Consider escalating if:
- The school fails to convene an IEP meeting after a written request
- The IEP meeting happens but the team does not address the bullying’s impact on the program
- Your child is regressing on IEP goals and the school is not modifying the program in response
- The school denies that the bullying has any connection to your child’s disability or IEP
- You believe the school is failing to provide FAPE as a result of the bullying situation
Escalation paths for IDEA violations include filing a state special education complaint with your state’s department of education, requesting a due process hearing, or filing a complaint with the U.S. Department of Education’s Office of Special Education Programs. These are formal processes with specific procedures — and they are meaningfully different from a standard bullying escalation. An educational advocate or special education attorney can help you determine which path fits your situation.
Take the Next Step
When your child has an IEP and is being bullied, the situation is more complex than most schools are prepared to handle — and more complex than most parents realize they have the right to demand be handled correctly.
- If you need help connecting your child’s IEP to the bullying situation, preparing for an emergency meeting, or deciding whether a formal complaint is appropriate, click here to book a parent strategy call.
- Before your next meeting or communication with the school, make sure you know exactly where your documentation stands. Click here to complete the Student Protection Readiness Checklist — a practical tool that helps you identify what you have and what you still need.
FAQs
Does my child's IEP automatically protect them from bullying?
Not automatically. However, an IEP does create additional legal obligations for the school beyond standard bullying policies. When bullying affects a student with a disability, it may implicate the school’s duty to provide a Free Appropriate Public Education (FAPE) under IDEA, Section 504 protections, and potentially federal civil rights obligations depending on the situation. The IEP itself is not a shield — it becomes meaningful protection only when the impact of bullying is documented and brought into the IEP process.
What is FAPE and how does bullying affect it?
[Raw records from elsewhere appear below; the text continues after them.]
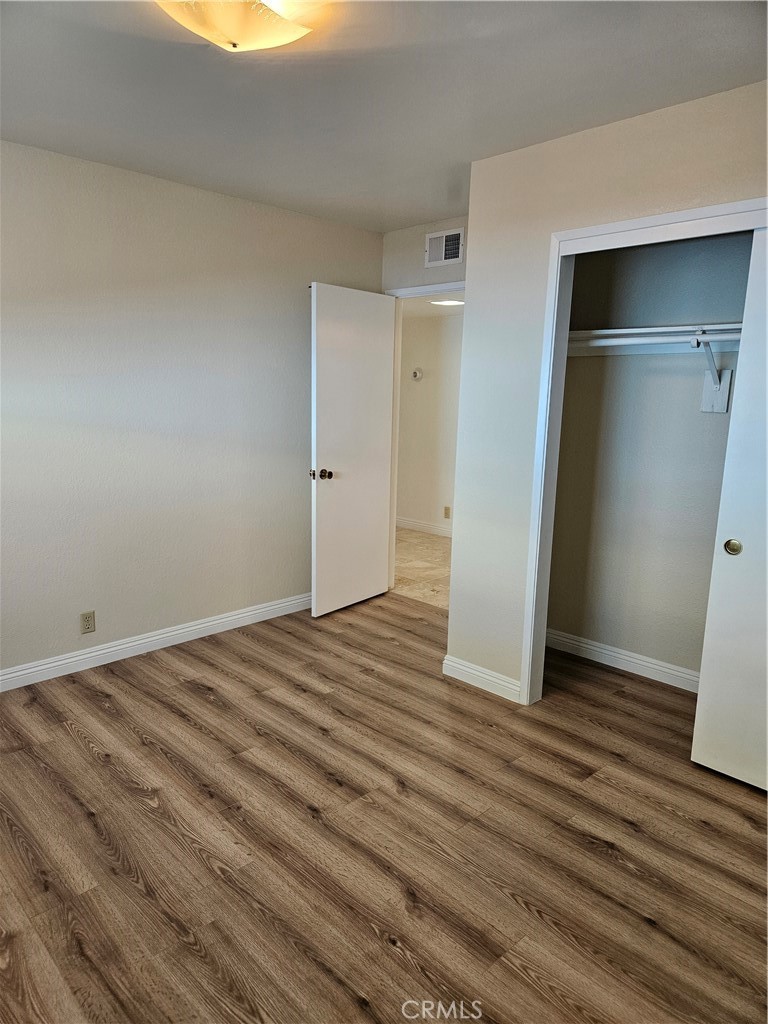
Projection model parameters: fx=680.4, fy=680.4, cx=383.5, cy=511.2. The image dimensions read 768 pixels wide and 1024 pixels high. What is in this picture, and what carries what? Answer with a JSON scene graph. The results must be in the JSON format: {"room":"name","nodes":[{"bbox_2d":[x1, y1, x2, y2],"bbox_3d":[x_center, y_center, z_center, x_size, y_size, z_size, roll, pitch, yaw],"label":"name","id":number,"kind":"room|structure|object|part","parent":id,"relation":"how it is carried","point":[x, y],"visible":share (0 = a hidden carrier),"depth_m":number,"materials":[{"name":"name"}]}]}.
{"room":"bedroom","nodes":[
{"label":"bedroom","id":0,"kind":"room"},
{"bbox_2d":[0,139,385,677],"bbox_3d":[-1.456,-0.439,3.395,0.125,2.458,4.125,11,14,43],"label":"left wall","id":1,"kind":"structure","parent":0,"point":[11,338],"depth_m":3.54,"materials":[{"name":"paint"}]},
{"bbox_2d":[79,610,95,634],"bbox_3d":[-1.507,0.564,3.459,0.008,0.114,0.070,11,14,43],"label":"wall outlet","id":2,"kind":"object","parent":1,"relation":"attached to","point":[87,616],"visible":0.98,"depth_m":3.46,"materials":[{"name":"beige plastic"}]},
{"bbox_2d":[0,592,312,690],"bbox_3d":[-1.425,0.736,3.559,0.015,0.098,3.733,11,14,43],"label":"baseboard","id":3,"kind":"structure","parent":1,"relation":"attached to","point":[205,624],"depth_m":3.67,"materials":[{"name":"white paint"}]},
{"bbox_2d":[0,592,767,1023],"bbox_3d":[-0.052,1.106,2.255,4.316,0.099,4.407,11,14,43],"label":"wood floor","id":4,"kind":"structure","parent":0,"point":[74,749],"depth_m":2.20,"materials":[{"name":"brown wood"}]},
{"bbox_2d":[0,0,767,231],"bbox_3d":[-0.163,-1.418,1.835,4.012,0.107,4.091,11,14,43],"label":"ceiling","id":5,"kind":"structure","parent":0,"point":[431,211],"depth_m":2.32,"materials":[{"name":"white paint"}]},
{"bbox_2d":[156,0,323,50],"bbox_3d":[-0.395,-1.310,1.800,0.400,0.131,0.429,11,14,43],"label":"ceiling light","id":6,"kind":"object","parent":5,"relation":"attached to","point":[250,37],"visible":0.99,"depth_m":1.79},
{"bbox_2d":[393,528,451,609],"bbox_3d":[0.473,0.467,5.793,4.135,0.100,1.837,11,14,43],"label":"hallway floor","id":7,"kind":"structure","parent":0,"point":[433,547],"depth_m":5.57,"materials":[{"name":"beige tile"}]},
{"bbox_2d":[381,215,470,292],"bbox_3d":[0.441,-0.616,4.380,1.285,2.395,0.124,11,14,43],"label":"door wall","id":8,"kind":"structure","parent":0,"point":[414,269],"depth_m":4.35,"materials":[{"name":"paint"}]},
{"bbox_2d":[384,281,462,596],"bbox_3d":[0.368,-0.391,4.443,0.924,2.087,0.143,11,14,43],"label":"door frame","id":9,"kind":"structure","parent":8,"relation":"in","point":[461,287],"depth_m":4.64,"materials":[{"name":"white paint"}]},
{"bbox_2d":[309,283,395,617],"bbox_3d":[-0.185,-0.368,4.368,0.177,2.020,0.770,11,14,43],"label":"door","id":10,"kind":"structure","parent":9,"relation":"attached to","point":[351,343],"depth_m":4.30,"materials":[{"name":"white paint"}]},
{"bbox_3d":[-0.387,-0.228,4.122,0.133,0.067,0.096,11,14,43],"label":"doorknob","id":11,"kind":"part","parent":10,"relation":"part of","materials":[{"name":"metal"}]},
{"bbox_2d":[425,227,464,266],"bbox_3d":[0.369,-1.601,4.139,0.293,0.206,0.014,11,14,43],"label":"air vent","id":12,"kind":"object","parent":8,"relation":"attached to","point":[454,259],"visible":0.99,"depth_m":4.14,"materials":[{"name":"white metal"}]},
{"bbox_2d":[395,307,462,534],"bbox_3d":[0.854,-0.873,6.368,4.169,2.372,0.123,11,14,43],"label":"hallway wall","id":13,"kind":"structure","parent":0,"point":[416,394],"depth_m":6.71,"materials":[{"name":"paint"}]},
{"bbox_2d":[411,367,422,380],"bbox_3d":[0.316,-1.333,6.613,0.123,0.114,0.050,11,14,43],"label":"thermostat","id":14,"kind":"object","parent":13,"relation":"attached to","point":[418,373],"visible":0.98,"depth_m":6.60,"materials":[{"name":"white"}]},
{"bbox_2d":[395,516,451,537],"bbox_3d":[0.884,0.254,6.450,4.223,0.103,0.015,11,14,43],"label":"hallway baseboard","id":15,"kind":"structure","parent":13,"relation":"attached to","point":[416,523],"depth_m":6.91,"materials":[{"name":"white paint"}]},
{"bbox_2d":[443,505,450,518],"bbox_3d":[0.611,0.009,6.599,0.069,0.116,0.008,11,14,43],"label":"hallway outlet","id":16,"kind":"object","parent":13,"relation":"attached to","point":[446,513],"visible":0.98,"depth_m":6.59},
{"bbox_2d":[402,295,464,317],"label":"hallway ceiling","id":17,"kind":"structure","parent":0,"point":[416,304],"depth_m":5.78,"materials":[{"name":"white paint"}]},
{"bbox_2d":[430,298,464,306],"bbox_3d":[0.515,-1.680,5.462,0.296,0.035,0.293,11,14,43],"label":"hallway ceiling light","id":18,"kind":"object","parent":17,"relation":"attached to","point":[452,302],"visible":0.71,"depth_m":5.43,"materials":[{"name":"white"}]},
{"bbox_2d":[446,79,767,703],"bbox_3d":[1.279,-0.207,2.495,2.424,2.459,0.120,11,14,43],"label":"closet wall","id":19,"kind":"structure","parent":0,"point":[471,257],"depth_m":3.01,"materials":[{"name":"paint"}]},
{"bbox_2d":[442,653,521,702],"bbox_3d":[0.480,0.816,3.344,0.467,0.098,0.015,11,14,43],"label":"baseboard","id":20,"kind":"structure","parent":19,"relation":"attached to","point":[471,670],"depth_m":3.33,"materials":[{"name":"white paint"}]},
{"bbox_2d":[519,197,766,708],"bbox_3d":[1.276,-0.029,2.503,1.522,2.076,0.142,11,14,43],"label":"closet door frame","id":21,"kind":"structure","parent":19,"relation":"attached to","point":[627,222],"depth_m":2.87,"materials":[{"name":"white paint"}]},
{"bbox_2d":[692,225,767,795],"bbox_3d":[1.540,0.063,2.221,0.854,1.998,0.047,11,14,43],"label":"sliding closet door","id":22,"kind":"structure","parent":21,"relation":"in","point":[747,541],"depth_m":2.47,"materials":[{"name":"white paint"}]},
{"bbox_3d":[1.309,0.133,2.573,0.052,0.052,0.035,11,14,43],"label":"pull","id":23,"kind":"part","parent":22,"relation":"part of","materials":[{"name":"gold metal"}]},
{"bbox_2d":[547,229,751,681],"bbox_3d":[1.568,-0.323,3.199,1.856,2.444,0.123,11,14,43],"label":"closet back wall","id":24,"kind":"structure","parent":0,"point":[688,394],"depth_m":3.42,"materials":[{"name":"grey paint"}]},
{"bbox_2d":[546,628,699,692],"bbox_3d":[1.489,0.836,3.377,1.638,0.097,0.019,11,14,43],"label":"baseboard","id":25,"kind":"structure","parent":24,"relation":"attached to","point":[619,655],"depth_m":3.59,"materials":[{"name":"white paint"}]},
{"bbox_2d":[563,323,741,354],"bbox_3d":[1.471,-0.760,2.954,1.734,0.103,0.388,11,14,43],"label":"closet shelf","id":26,"kind":"object","parent":24,"relation":"attached to","point":[627,330],"visible":0.6,"depth_m":3.20,"materials":[{"name":"white wood"}]},
{"bbox_2d":[691,335,731,413],"bbox_3d":[1.415,-0.607,2.996,0.101,0.335,0.290,11,14,43],"label":"shelf bracket","id":27,"kind":"object","parent":24,"relation":"attached to","point":[703,407],"visible":0.83,"depth_m":3.09,"materials":[{"name":"white metal"}]}
]}

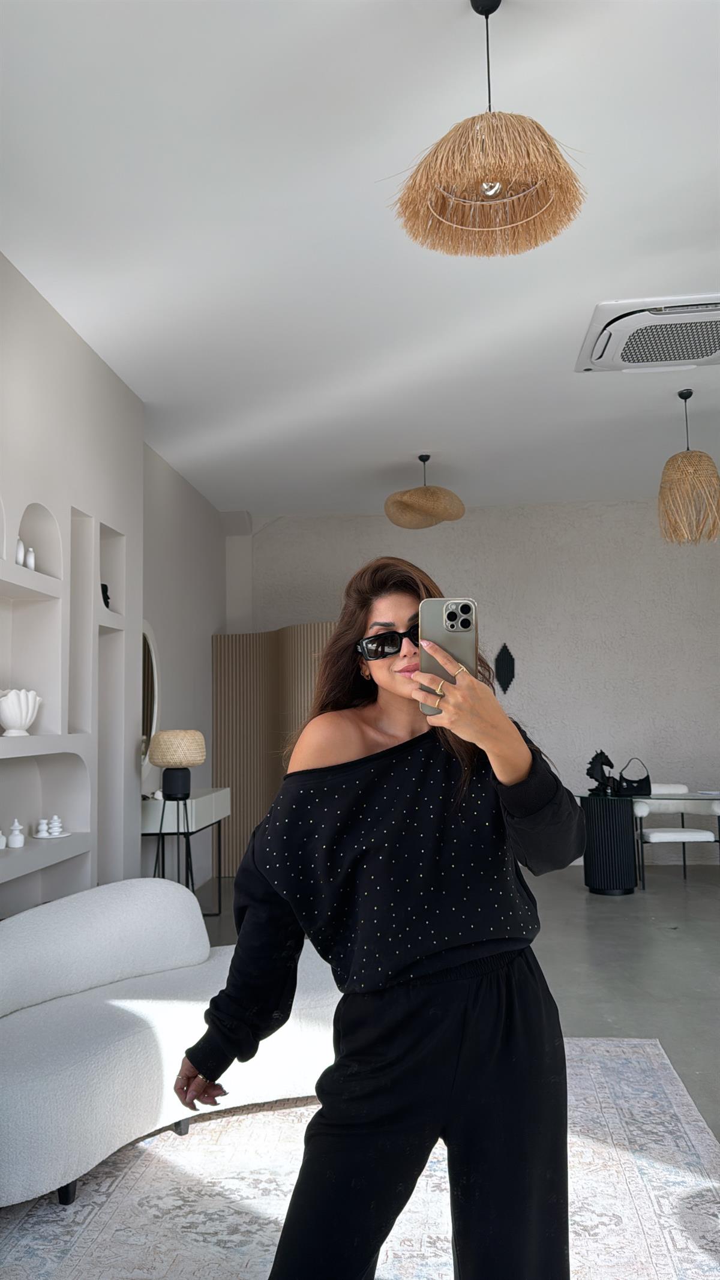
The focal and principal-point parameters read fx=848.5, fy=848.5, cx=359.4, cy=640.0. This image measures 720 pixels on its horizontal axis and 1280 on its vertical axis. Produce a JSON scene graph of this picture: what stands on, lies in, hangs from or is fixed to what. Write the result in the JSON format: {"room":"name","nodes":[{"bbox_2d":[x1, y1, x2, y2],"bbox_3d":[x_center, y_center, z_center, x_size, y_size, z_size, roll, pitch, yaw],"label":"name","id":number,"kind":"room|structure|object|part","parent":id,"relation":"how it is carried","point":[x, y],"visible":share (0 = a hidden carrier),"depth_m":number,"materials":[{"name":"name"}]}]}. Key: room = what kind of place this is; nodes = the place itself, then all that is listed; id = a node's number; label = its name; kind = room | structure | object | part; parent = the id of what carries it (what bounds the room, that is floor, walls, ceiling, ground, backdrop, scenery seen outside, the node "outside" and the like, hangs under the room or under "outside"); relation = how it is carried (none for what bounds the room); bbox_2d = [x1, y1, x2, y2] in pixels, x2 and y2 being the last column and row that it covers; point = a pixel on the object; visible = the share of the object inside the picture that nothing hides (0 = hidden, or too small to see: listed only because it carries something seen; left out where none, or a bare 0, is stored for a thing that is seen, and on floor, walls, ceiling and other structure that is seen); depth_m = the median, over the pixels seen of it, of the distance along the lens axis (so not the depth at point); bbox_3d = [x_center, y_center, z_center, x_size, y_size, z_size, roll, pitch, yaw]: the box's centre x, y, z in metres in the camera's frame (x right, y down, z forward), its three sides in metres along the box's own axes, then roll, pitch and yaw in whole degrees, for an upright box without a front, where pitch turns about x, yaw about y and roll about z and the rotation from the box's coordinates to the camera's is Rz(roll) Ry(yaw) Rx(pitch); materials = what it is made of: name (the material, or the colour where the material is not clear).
{"room":"living room","nodes":[
{"label":"living room","id":0,"kind":"room"},
{"bbox_2d":[0,252,230,918],"bbox_3d":[-1.557,0.112,3.627,0.365,3.293,6.542,-1,-5,5],"label":"left wall","id":1,"kind":"structure","parent":0,"point":[48,313],"depth_m":4.34,"materials":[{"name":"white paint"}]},
{"bbox_2d":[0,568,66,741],"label":"wall niche","id":2,"kind":"object","parent":1,"relation":"in","point":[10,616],"visible":0.83,"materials":[{"name":"white paint"}]},
{"bbox_2d":[0,687,41,736],"bbox_3d":[-1.535,0.320,3.761,0.211,0.209,0.236,-3,-6,18],"label":"white vase","id":3,"kind":"object","parent":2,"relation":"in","point":[10,721],"visible":0.99,"depth_m":3.70,"materials":[{"name":"white ceramic"}]},
{"bbox_2d":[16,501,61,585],"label":"wall niche","id":4,"kind":"object","parent":1,"relation":"in","point":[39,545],"visible":0.61,"depth_m":4.15,"materials":[{"name":"white paint"}]},
{"bbox_2d":[15,537,25,565],"bbox_3d":[-1.525,-0.382,3.774,0.072,0.135,0.072,-3,-6,20],"label":"white vase","id":5,"kind":"object","parent":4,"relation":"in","point":[21,547],"visible":0.7,"depth_m":3.76,"materials":[{"name":"white ceramic"}]},
{"bbox_2d":[24,547,36,570],"bbox_3d":[-1.510,-0.361,3.875,0.062,0.117,0.061,-3,-6,23],"label":"white vase","id":6,"kind":"object","parent":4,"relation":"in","point":[30,566],"visible":0.83,"depth_m":3.86,"materials":[{"name":"white ceramic"}]},
{"bbox_2d":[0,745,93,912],"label":"wall niche","id":7,"kind":"object","parent":1,"relation":"in","point":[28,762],"visible":0.89,"depth_m":4.09,"materials":[{"name":"white paint"}]},
{"bbox_2d":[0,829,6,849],"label":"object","id":8,"kind":"object","parent":7,"relation":"on","point":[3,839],"visible":1,"depth_m":3.56,"materials":[{"name":"white ceramic"}]},
{"bbox_2d":[6,818,25,847],"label":"lidded jar","id":9,"kind":"object","parent":7,"relation":"on","point":[14,843],"visible":1,"depth_m":3.72,"materials":[{"name":"white ceramic"}]},
{"bbox_2d":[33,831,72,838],"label":"tray","id":10,"kind":"object","parent":7,"relation":"on","point":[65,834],"visible":0.62,"depth_m":3.98,"materials":[{"name":"white ceramic"}]},
{"bbox_2d":[33,817,49,837],"bbox_3d":[-1.498,0.885,4.003,0.065,0.094,0.065,4,-7,-43],"label":"white figurine","id":11,"kind":"object","parent":10,"relation":"on","point":[42,834],"visible":0.99,"depth_m":3.98,"materials":[{"name":"white ceramic"}]},
{"bbox_2d":[47,813,63,836],"bbox_3d":[-1.462,0.885,4.063,0.072,0.098,0.072,-5,-7,37],"label":"white figurine","id":12,"kind":"object","parent":10,"relation":"on","point":[53,823],"visible":0.99,"depth_m":4.04,"materials":[{"name":"white ceramic"}]},
{"bbox_2d":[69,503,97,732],"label":"wall niche","id":13,"kind":"object","parent":1,"relation":"in","point":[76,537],"visible":0.47,"depth_m":4.52,"materials":[{"name":"white paint"}]},
{"bbox_2d":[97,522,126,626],"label":"wall niche","id":14,"kind":"object","parent":1,"relation":"in","point":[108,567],"visible":0.46,"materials":[{"name":"white paint"}]},
{"bbox_2d":[100,583,111,608],"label":"sculpture","id":15,"kind":"object","parent":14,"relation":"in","point":[106,602],"visible":0.41,"depth_m":4.79,"materials":[{"name":"black"}]},
{"bbox_2d":[141,622,160,785],"bbox_3d":[-1.493,0.442,5.759,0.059,1.172,0.874,-1,-5,5],"label":"round mirror","id":16,"kind":"object","parent":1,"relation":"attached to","point":[147,709],"visible":0.52,"depth_m":5.93,"materials":[{"name":"white mirror"}]},
{"bbox_2d":[0,0,719,518],"bbox_3d":[1.164,-1.718,3.695,6.047,0.143,8.681,-1,-5,5],"label":"ceiling","id":17,"kind":"structure","parent":0,"point":[392,447],"depth_m":3.47,"materials":[{"name":"white paint"}]},
{"bbox_2d":[384,454,465,529],"bbox_3d":[0.488,-1.156,6.415,0.593,0.565,0.589,-1,-5,5],"label":"pendant lamp","id":18,"kind":"object","parent":17,"relation":"hanging from","point":[421,503],"visible":1,"depth_m":6.25,"materials":[{"name":"wicker"}]},
{"bbox_2d":[386,0,586,259],"bbox_3d":[0.337,-1.427,2.290,0.537,0.651,0.530,-1,-5,5],"label":"pendant lamp","id":19,"kind":"object","parent":17,"relation":"hanging from","point":[545,135],"visible":0.99,"depth_m":2.23,"materials":[{"name":"brown wicker"}]},
{"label":"bulb","id":20,"kind":"part","parent":19,"relation":"part of","materials":[{"name":"silver"}]},
{"bbox_2d":[575,295,719,373],"bbox_3d":[1.624,-1.572,4.397,0.930,0.146,0.746,-1,-5,5],"label":"air conditioner","id":21,"kind":"object","parent":17,"relation":"attached to","point":[714,343],"visible":0.99,"depth_m":4.32,"materials":[{"name":"white plastic"}]},
{"bbox_2d":[658,391,719,547],"bbox_3d":[2.028,-1.073,5.228,0.401,0.953,0.400,-1,-5,5],"label":"pendant lamp","id":22,"kind":"object","parent":17,"relation":"hanging from","point":[680,468],"visible":0.99,"depth_m":5.12,"materials":[{"name":"wicker"}]},
{"bbox_2d":[190,859,719,1139],"bbox_3d":[1.138,1.700,3.227,6.385,0.117,8.512,-1,-5,5],"label":"floor","id":23,"kind":"structure","parent":0,"point":[675,943],"depth_m":4.73,"materials":[{"name":"grey concrete"}]},
{"bbox_2d":[142,788,229,914],"bbox_3d":[-1.229,1.494,5.862,0.411,0.846,1.080,-1,-5,5],"label":"console table","id":24,"kind":"object","parent":23,"relation":"on","point":[191,804],"visible":0.6,"depth_m":5.59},
{"bbox_2d":[147,729,206,799],"bbox_3d":[-1.182,0.826,5.479,0.336,0.475,0.336,1,-6,-17],"label":"table lamp","id":25,"kind":"object","parent":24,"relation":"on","point":[156,755],"visible":1,"depth_m":5.38,"materials":[{"name":"beige wicker"}]},
{"bbox_3d":[-1.175,0.913,5.410,0.193,0.207,0.192,1,-6,-17],"label":"lamp base","id":26,"kind":"part","parent":25,"relation":"part of","materials":[{"name":"black"}]},
{"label":"lamp shade","id":27,"kind":"part","parent":25,"relation":"part of","materials":[{"name":"beige wicker"}]},
{"bbox_2d":[209,625,336,874],"bbox_3d":[-0.450,0.949,7.149,2.073,2.170,0.451,-6,-7,43],"label":"folding screen","id":28,"kind":"object","parent":23,"relation":"on","point":[231,748],"visible":0.43,"depth_m":7.44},
{"bbox_2d":[0,1036,719,1279],"bbox_3d":[-0.041,1.527,2.013,2.332,0.013,3.246,-1,-5,5],"label":"rug","id":29,"kind":"object","parent":23,"relation":"on","point":[643,1153],"visible":0.72,"depth_m":2.38,"materials":[{"name":"carpet"}]},
{"bbox_2d":[0,877,337,1209],"bbox_3d":[-0.697,1.257,2.927,0.960,0.725,1.711,-6,-7,44],"label":"sofa","id":30,"kind":"object","parent":29,"relation":"on","point":[92,1066],"visible":0.87,"depth_m":2.74,"materials":[{"name":"white fabric"}]},
{"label":"sofa leg","id":31,"kind":"part","parent":30,"relation":"part of","materials":[{"name":"black metal"}]},
{"bbox_2d":[180,556,588,1279],"bbox_3d":[0.056,0.670,1.721,0.720,1.637,0.701,1,-6,-22],"label":"woman","id":32,"kind":"object","parent":29,"relation":"on","point":[515,781],"visible":0.98,"depth_m":1.54},
{"bbox_2d":[418,597,477,714],"bbox_3d":[0.154,0.018,1.487,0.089,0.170,0.178,-1,-5,5],"label":"smartphone","id":33,"kind":"object","parent":32,"relation":"in","point":[467,612],"visible":0.73,"depth_m":1.49,"materials":[{"name":"silver"}]},
{"bbox_2d":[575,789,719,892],"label":"glass table","id":34,"kind":"object","parent":23,"relation":"on","point":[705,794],"visible":0.89,"depth_m":6.42,"materials":[{"name":"black glass"}]},
{"bbox_2d":[585,749,616,793],"bbox_3d":[1.895,1.031,6.672,0.222,0.350,0.154,-1,-5,5],"label":"sculpture","id":35,"kind":"object","parent":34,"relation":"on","point":[602,755],"visible":0.98,"depth_m":6.64,"materials":[{"name":"black metal"}]},
{"bbox_2d":[616,757,651,795],"bbox_3d":[2.147,1.068,6.649,0.266,0.270,0.139,-1,-5,5],"label":"handbag","id":36,"kind":"object","parent":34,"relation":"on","point":[629,783],"visible":0.97,"depth_m":6.61,"materials":[{"name":"black leather"}]},
{"bbox_2d":[632,785,719,886],"bbox_3d":[2.530,1.591,6.869,0.620,0.748,0.586,-1,-5,5],"label":"white chair","id":37,"kind":"object","parent":23,"relation":"on","point":[652,834],"visible":0.81,"depth_m":6.70,"materials":[{"name":"white fabric"}]},
{"bbox_2d":[232,496,718,864],"bbox_3d":[1.608,0.423,8.024,5.662,3.303,0.241,-1,-5,5],"label":"back wall","id":38,"kind":"structure","parent":0,"point":[378,521],"depth_m":7.92,"materials":[{"name":"paint"}]},
{"bbox_2d":[493,643,516,693],"bbox_3d":[1.375,0.277,8.038,0.204,0.501,0.042,-1,-5,5],"label":"wall ornament","id":39,"kind":"object","parent":38,"relation":"attached to","point":[513,674],"visible":0.98,"depth_m":8.03,"materials":[{"name":"black"}]}
]}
FAPE stands for Free Appropriate Public Education. Under IDEA, schools must provide students with disabilities an individualized educational program designed to meet their needs at no cost to the family. When bullying interferes with a student’s ability to attend school, access services, make progress on goals, or participate in their educational program, it may rise to the level of a denial of FAPE. In that context, bullying is not just a discipline issue — it becomes an access-to-education issue.
Can I request an IEP meeting specifically because of bullying?
Yes. Parents can request an IEP meeting at any time, and bullying that affects a child’s educational access is a valid reason. The request should be in writing and clearly explain how the bullying is impacting your child’s ability to receive services, attend school, or make progress on IEP goals. Send the request to the special education coordinator and school administration, and keep a copy for your records. Schools are generally expected to respond within a reasonable timeframe.
What if the school says the bullying has nothing to do with my child's disability?
That is a statement that should be examined carefully. In many cases, students with disabilities are targeted because of characteristics directly connected to their disability, such as communication differences, social interaction styles, behavioral regulation, or physical or cognitive traits. If there is any connection between the bullying and your child’s disability, that connection is relevant under special education law. If the school denies it, document the response and consider whether additional review by a special education advocate or attorney is appropriate.